Butterflies are "the feel-good ambassadors of the invertebrate world," says Kim Kelly, horticulturist at the Connecticut Science Center.

Because who doesn't love butterflies? In the lepidoptera family, they are outnumbered by comparatively drab and unglamorous moths. But nothing captures the heart like the brightly hued, seemingly weightless little buggers that flit, fly and chase each other, leaving a fleeting vision of color in the air.

Connecticut residents now can see them any time of the year in the Science Center's permanent exhibit Butterfly Encounter. These are not the orange-and-black Monarchs we are accustomed to seeing, but 40 to 50 different species of tropical butterflies brought in from warm climates all over the world.

At any given time, about 200 butterflies live in the room, going about their butterfly business, landing on plants chosen for their appeal to butterflies, sipping nectar, eating their favorite foods — rotting tropical fruits, yum yum! — and possibly temporarily parking themselves on human visitors, if those visitors are quiet and still and don't scare them off.

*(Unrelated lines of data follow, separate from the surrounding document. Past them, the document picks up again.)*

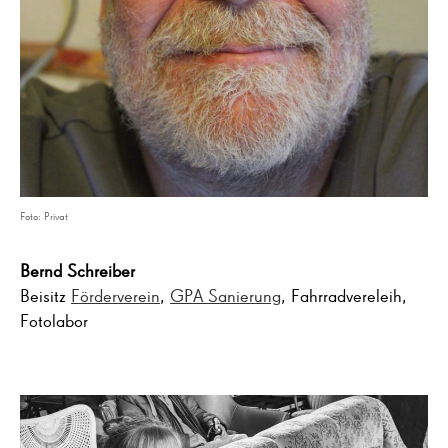
Foto: Privat
Bernd Schreiber
Beisitz
Förderverein
,
GPA Sanierung
, Fahrradvereleih,
Fotolabor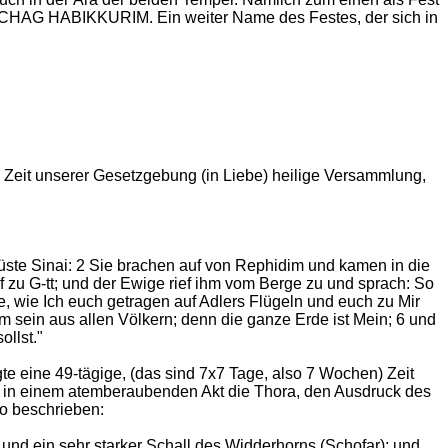
CHAG HABIKKURIM. Ein weiter Name des Festes, der sich in
, Zeit unserer Gesetzgebung (in Liebe) heilige Versammlung,
üste Sinai: 2 Sie brachen auf von Rephidim und kamen in die
f zu G-tt; und der Ewige rief ihm vom Berge zu und sprach: So
, wie Ich euch getragen auf Adlers Flügeln und euch zu Mir
m sein aus allen Völkern; denn die ganze Erde ist Mein; 6 und
ollst."
e eine 49-tägige, (das sind 7x7 Tage, also 7 Wochen) Zeit
ag in einem atemberaubenden Akt die Thora, den Ausdruck des
so beschrieben:
nd ein sehr starker Schall des Widderhorns (Schofar); und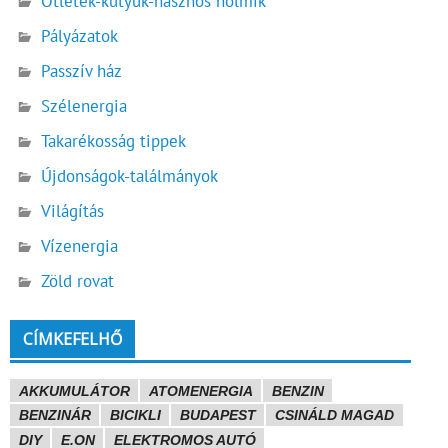
Ötletek-kütyük-hasznos holmik
Pályázatok
Passzív ház
Szélenergia
Takarékosság tippek
Újdonságok-találmányok
Világítás
Vízenergia
Zöld rovat
CÍMKEFELHŐ
AKKUMULÁTOR
ATOMENERGIA
BENZIN
BENZINÁR
BICIKLI
BUDAPEST
CSINÁLD MAGAD
DIY
E.ON
ELEKTROMOS AUTÓ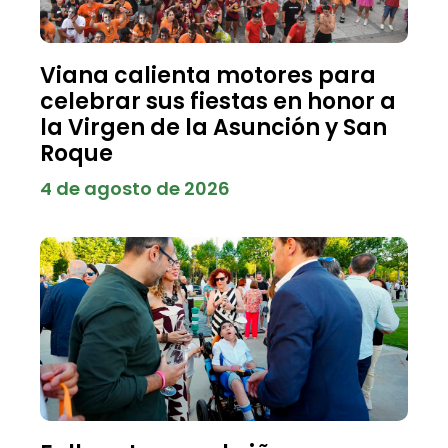
Viana calienta motores para
celebrar sus fiestas en honor a
la Virgen de la Asunción y San
Roque
4 de agosto de 2026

Kelly, manager of Butterfly Encounter, says the butterflies are imported as pupae from chrysalis farms worldwide.

"Residents of these areas rely on agriculture, so there is deforestation," she says. "By raising butterflies, the people learn about ecology and conservation and ecoliteracy in their own countries."

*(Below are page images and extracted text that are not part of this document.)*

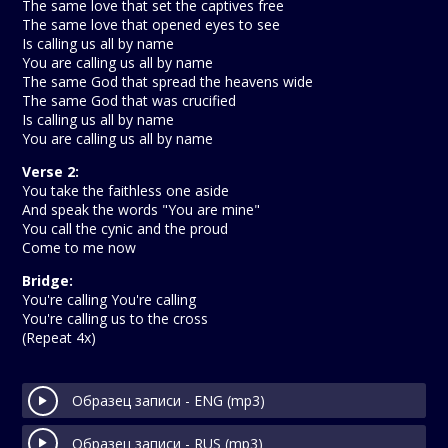
The same love that set the captives free
The same love that opened eyes to see
Is calling us all by name
You are calling us all by name
The same God that spread the heavens wide
The same God that was crucified
Is calling us all by name
You are calling us all by name
Verse 2:
You take the faithless one aside
And speak the words "You are mine"
You call the cynic and the proud
Come to me now
Bridge:
You're calling You're calling
You're calling us to the cross
(Repeat 4x)
Образец записи - ENG (mp3)
Образец записи - RUS (mp3)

"We see them as being very pretty, but agriculturally they can be pests. In different areas of the world, farmers may get rid of them," adds Kaila Ringgard, a science-show presenter in Butterfly Encounter.

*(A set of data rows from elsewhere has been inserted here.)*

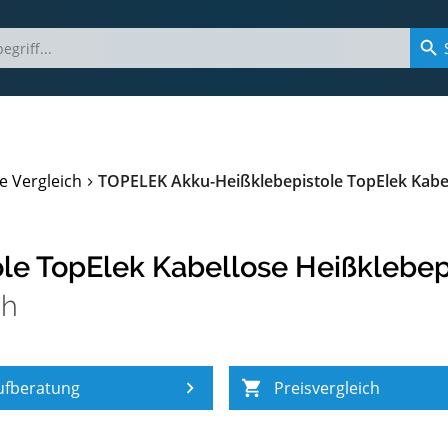
e Vergleich
TOPELEK Akku-Heißklebepistole TopElek Kabel
e TopElek Kabellose Heißklebepi
ch
ufberatung
Preisvergleich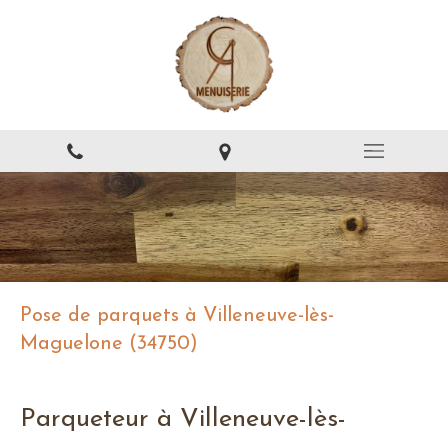
Pose de parquets à Villeneuve-lès-
Maguelone (34750)
Parqueteur à Villeneuve-lès-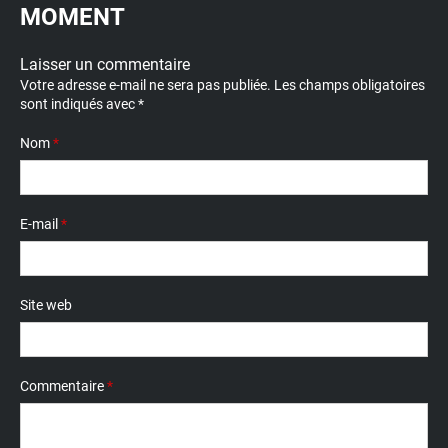
MOMENT
Laisser un commentaire
Votre adresse e-mail ne sera pas publiée.
Les champs obligatoires
sont indiqués avec
*
Nom
*
E-mail
*
Site web
Commentaire
*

Kelly adds that as one of the shortest-lived insects — their life cycles take up the final few weeks in the life cycle of the caterpillars they used to be — butterflies can be considered "the canary in the coal mine." "Any disruption impacts their ability to survive," she says. "Deforestation, weather, climate."

An "emergence cabinet" in Butterfly Encounter is filled with some newly acquired pupae, who will live in the room once they emerge from their cocoons. Because of the short lives, Butterfly Encounter is constantly cycling in newly emerged butterflies.

Butterfly Encounter is a 900 square-foot room, floored with teak, which isn't harshly affected by heat and humidity. And it is hot and humid: always 80 degrees, 80 percent humidity.

All around the edges are growing plants, which the butterflies love, primarily epiphytes such as orchids and bromeliads. But the little critters can land anywhere, including the floor, so visitors are asked to watch their step. The room is sealed off from the adjoining gallery by a double set of doors that keep butterflies from escaping.

Butterfly rooms are closed ecosystems, regulated by the USDA, which keeps a close eye on non-native species. Keeping butterflies in the room is good for butterflies; they would suffer in the air-conditioned galleries. It's also good for the environment, because the innocent-looking bugs could cause trouble if they made a break for it.

"We don't want these creatures getting out and becoming the next gypsy moth," says John Bordeaux, the science center's vice president for advancement.

BUTTERFLY ENCOUNTER at Connecticut Science Center, 250 Columbus Blvd. in Hartford, is open Tuesday to Friday 1 to 4 p.m. and weekends and holidays 11 a.m. to 4 p.m. Last entry daily is at 3:30 p.m. Admission is $6 on top of regular admission, $5 for members. ctsciencecenter.org.